MEADVILLE – As part of an ongoing statewide effort to ensure trash haulers comply with environmental and highway safety laws, the Department of Environmental Protection found violations on 23 of the 176 trash trucks inspected at three waste transfer stations and a landfill in northwestern Pennsylvania this week.
“Our goal is to make sure waste is managed in an environmentally sound manner and that haulers use the greatest care to ensure safety on our highways,” DEP Northwest Regional Director Kelly Burch said. “These laws are designed to keep people safe and our environment clean, and they need to be obeyed.”
All of the violations were against haulers and not the transfer stations or landfill.
The inspections took place at Tri-County Transfer Station in Mercer County; World Resource Recovery Systems and Waste Management Inc.’s Greater Erie Transfer Station in Erie County; and Seneca Landfill in Butler County.
Trash haulers must get authorization from DEP through Act 90, the state’s Waste Transportation Safety Act, to haul trash in Pennsylvania. DEP inspectors look at compliance history, and if outstanding violations exist or there is an inability to comply with Act 90 regulations, the state can revoke authorization.
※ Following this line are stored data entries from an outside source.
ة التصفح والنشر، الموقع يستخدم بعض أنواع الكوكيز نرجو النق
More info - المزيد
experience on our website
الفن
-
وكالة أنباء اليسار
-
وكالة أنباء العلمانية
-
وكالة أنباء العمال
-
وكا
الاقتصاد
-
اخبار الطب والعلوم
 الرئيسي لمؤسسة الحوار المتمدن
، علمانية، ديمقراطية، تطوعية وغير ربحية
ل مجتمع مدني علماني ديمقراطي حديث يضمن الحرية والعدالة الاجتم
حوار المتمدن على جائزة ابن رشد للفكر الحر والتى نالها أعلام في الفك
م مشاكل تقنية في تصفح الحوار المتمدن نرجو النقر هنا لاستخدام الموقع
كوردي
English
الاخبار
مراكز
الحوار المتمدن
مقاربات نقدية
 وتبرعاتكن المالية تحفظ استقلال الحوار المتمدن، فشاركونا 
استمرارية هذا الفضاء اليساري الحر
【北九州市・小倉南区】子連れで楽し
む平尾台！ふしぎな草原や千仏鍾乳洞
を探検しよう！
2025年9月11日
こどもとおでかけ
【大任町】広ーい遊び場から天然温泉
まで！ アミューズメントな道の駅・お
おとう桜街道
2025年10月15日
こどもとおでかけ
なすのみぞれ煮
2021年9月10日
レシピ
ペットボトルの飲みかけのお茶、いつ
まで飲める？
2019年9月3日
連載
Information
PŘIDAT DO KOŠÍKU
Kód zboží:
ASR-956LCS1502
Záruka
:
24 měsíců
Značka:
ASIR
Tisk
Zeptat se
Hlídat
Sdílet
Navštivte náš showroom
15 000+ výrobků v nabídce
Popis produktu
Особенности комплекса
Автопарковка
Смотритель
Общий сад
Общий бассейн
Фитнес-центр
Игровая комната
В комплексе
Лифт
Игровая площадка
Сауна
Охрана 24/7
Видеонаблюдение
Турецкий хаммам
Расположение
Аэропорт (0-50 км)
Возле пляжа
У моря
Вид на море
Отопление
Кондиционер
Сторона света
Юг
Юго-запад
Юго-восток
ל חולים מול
In addition to checking the Act 90 authorization, DEP inspectors also look for fire extinguisher and sign violations; drivers not properly managing waste during transportation; leaking loads; improper covers over the waste; trucks that are overweight or otherwise overloaded; and log book or record-keeping violations.
DEP issued 23 notices of violation for leaking loads, vehicle enclosure issues, log book violations and a discharged fire extinguisher. One truck did not have valid written Act 90 authorizations. A single vehicle may have more than one violation.
State police participated in the inspections at Tri-County and Seneca.